I apologized profusely, and he nodded “That was not right of me to snap at you like that, my fellow”
“No, it was my fault. I am unpractised at the art of sensitivity.” I paused before proceeding cautiously, “Perhaps again I may be insensitive and ask what has been bothering my mind?”
He nodded, resignation written all over his face. “It’s just I was wondering how the happenings of this day have affected your belief in fate?”
“Ha!” He barked a laugh.
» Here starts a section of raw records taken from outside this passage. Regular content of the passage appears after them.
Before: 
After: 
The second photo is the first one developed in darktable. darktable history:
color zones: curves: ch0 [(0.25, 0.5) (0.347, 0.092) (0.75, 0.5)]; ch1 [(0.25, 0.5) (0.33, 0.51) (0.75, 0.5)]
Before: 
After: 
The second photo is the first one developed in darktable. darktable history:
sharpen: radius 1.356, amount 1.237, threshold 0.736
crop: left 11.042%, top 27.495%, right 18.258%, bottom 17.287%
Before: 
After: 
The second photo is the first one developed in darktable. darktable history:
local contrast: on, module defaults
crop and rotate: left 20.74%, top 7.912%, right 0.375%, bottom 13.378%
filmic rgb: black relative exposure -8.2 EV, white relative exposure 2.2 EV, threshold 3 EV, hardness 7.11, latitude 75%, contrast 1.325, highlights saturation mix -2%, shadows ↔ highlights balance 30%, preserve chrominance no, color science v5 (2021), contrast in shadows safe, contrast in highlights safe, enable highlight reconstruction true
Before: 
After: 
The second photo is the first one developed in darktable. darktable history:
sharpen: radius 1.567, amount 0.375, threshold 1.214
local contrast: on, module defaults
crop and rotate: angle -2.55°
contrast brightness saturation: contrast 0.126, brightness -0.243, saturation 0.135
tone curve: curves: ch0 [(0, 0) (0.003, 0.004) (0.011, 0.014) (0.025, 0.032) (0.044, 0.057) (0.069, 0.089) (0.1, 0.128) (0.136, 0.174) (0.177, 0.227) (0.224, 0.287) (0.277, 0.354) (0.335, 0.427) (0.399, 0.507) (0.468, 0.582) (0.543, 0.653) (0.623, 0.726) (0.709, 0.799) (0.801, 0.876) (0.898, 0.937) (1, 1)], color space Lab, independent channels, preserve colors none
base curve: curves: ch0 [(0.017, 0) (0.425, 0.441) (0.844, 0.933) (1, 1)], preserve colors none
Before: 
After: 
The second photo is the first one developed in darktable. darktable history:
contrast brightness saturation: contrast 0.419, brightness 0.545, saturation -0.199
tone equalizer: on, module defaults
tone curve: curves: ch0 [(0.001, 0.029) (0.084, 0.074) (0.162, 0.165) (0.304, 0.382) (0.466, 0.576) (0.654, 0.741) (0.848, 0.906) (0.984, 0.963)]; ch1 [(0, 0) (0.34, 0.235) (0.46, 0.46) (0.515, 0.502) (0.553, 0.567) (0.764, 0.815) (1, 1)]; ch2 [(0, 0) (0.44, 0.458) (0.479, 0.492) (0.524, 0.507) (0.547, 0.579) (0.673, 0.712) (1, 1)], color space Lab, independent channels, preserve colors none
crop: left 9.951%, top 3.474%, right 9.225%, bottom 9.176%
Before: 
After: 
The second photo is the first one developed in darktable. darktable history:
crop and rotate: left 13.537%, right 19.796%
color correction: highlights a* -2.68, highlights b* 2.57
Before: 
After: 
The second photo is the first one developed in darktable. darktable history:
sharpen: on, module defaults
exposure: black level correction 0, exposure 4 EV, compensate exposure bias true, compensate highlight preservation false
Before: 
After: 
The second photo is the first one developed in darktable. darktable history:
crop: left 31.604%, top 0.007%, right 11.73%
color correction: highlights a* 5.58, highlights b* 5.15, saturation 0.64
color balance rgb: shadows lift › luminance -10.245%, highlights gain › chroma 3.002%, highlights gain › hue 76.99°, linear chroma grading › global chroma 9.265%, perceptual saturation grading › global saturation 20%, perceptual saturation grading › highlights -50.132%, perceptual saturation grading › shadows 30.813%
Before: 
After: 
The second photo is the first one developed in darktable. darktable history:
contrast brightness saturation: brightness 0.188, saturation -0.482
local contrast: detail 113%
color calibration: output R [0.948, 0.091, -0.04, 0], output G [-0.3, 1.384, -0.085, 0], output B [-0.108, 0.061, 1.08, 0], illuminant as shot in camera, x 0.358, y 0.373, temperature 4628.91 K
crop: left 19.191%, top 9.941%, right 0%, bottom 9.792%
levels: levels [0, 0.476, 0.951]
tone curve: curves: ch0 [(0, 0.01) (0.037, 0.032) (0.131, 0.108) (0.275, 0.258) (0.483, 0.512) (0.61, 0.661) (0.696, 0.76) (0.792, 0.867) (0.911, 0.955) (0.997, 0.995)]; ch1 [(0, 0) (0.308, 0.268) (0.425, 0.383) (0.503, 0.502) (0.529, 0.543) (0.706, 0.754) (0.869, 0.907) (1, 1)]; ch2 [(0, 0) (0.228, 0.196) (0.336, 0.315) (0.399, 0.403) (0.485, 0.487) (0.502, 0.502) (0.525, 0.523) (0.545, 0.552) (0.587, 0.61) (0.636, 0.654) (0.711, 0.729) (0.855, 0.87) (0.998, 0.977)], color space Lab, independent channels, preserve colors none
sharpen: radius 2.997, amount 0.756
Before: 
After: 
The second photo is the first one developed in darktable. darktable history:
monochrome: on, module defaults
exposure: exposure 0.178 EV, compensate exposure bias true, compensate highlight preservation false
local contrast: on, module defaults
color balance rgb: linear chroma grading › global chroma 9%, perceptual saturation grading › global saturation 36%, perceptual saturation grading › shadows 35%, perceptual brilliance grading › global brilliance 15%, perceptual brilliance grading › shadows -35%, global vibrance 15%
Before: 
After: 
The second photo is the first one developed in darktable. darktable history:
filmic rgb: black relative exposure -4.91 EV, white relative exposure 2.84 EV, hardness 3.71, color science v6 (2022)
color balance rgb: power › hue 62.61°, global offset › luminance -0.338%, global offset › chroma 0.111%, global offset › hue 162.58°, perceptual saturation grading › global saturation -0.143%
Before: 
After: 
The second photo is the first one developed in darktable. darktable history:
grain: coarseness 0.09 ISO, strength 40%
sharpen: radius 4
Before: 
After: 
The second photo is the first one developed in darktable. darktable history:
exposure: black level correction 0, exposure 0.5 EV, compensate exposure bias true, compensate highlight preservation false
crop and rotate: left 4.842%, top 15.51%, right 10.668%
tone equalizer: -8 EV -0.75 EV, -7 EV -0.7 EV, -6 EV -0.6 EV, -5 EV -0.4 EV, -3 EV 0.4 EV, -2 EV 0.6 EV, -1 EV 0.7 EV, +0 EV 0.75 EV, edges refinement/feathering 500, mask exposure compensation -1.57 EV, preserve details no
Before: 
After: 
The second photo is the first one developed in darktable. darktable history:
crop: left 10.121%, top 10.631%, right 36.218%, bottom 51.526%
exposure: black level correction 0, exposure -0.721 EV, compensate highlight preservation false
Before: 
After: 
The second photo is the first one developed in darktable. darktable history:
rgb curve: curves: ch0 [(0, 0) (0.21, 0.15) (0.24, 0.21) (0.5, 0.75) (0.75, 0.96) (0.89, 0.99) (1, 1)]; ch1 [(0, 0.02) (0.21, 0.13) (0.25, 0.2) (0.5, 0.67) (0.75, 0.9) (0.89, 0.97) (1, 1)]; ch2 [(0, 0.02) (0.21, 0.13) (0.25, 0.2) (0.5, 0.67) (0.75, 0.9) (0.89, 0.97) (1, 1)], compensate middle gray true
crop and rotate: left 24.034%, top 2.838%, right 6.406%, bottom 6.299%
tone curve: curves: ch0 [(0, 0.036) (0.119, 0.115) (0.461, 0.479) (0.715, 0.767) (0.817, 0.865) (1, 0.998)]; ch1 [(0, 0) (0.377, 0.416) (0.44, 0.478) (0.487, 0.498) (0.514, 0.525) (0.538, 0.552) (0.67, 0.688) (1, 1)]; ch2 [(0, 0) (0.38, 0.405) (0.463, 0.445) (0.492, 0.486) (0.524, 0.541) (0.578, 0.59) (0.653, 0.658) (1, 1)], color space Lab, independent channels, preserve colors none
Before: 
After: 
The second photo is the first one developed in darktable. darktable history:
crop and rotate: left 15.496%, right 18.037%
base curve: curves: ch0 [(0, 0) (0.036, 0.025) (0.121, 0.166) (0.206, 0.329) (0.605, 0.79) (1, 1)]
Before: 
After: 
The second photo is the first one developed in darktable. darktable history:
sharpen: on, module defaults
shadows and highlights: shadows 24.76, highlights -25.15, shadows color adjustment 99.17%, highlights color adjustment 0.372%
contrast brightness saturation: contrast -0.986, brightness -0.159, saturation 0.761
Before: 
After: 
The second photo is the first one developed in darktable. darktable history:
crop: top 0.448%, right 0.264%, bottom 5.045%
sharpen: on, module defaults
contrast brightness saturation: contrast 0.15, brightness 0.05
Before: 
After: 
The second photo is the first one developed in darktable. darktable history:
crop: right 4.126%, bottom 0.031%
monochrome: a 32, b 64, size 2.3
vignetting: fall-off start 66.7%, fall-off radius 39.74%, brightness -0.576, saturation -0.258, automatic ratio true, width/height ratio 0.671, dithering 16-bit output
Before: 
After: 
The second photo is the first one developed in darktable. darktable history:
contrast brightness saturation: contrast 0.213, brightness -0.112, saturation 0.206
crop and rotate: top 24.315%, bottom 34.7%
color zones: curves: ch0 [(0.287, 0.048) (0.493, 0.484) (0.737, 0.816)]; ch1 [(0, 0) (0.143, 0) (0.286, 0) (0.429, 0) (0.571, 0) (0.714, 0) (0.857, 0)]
Then after a intake of breath he asked of me a strange question: “Do you have water in that flask of yours, Mr Ortega?”
“Just below half a flask, but I must ask, of what relevance is it?” But I was ignored,
“And do you, sir, know in which way lies town?”
“No. How could any man? It has but tantamount of difference.” Here he started to laugh, first a chuckle then almost to hysterics. Even so he managed to say to me this in his strong drawling accent: “You are alone, in a foreign desert, you have little water, presumably no food and definitely no idea of how to survive, and you ask me if I believe in fate?”
I was extremely bemused, “Well, yes?” I replied.
“My poor fellow, i may not have found my daughter but I found a good man who had accepted his premature death in this desert, the type of man the world could seemly do with for a while longer and I am going to give him food and water and show him the way to my home town. Out here in all this desert I found you, I’ll help you, I’ll save you. You ask me whether I believe in fate,” he pulled out a water flask and handed it to me, “This, is fate.”
With that he turned and left in his wake a hillock of dust and dirt. Oh and myself, a little shocked, open mouthed. A mouth which now turns to smile as I canter to catch him. I have a second chance, I can move on from my stupid mistake, it will not leave me shrivelled prune in the sand. It will not leave me dead. I ease to a walk beside Mr Thomas Riley, and we share a slight smile. He has found fate, and I hope.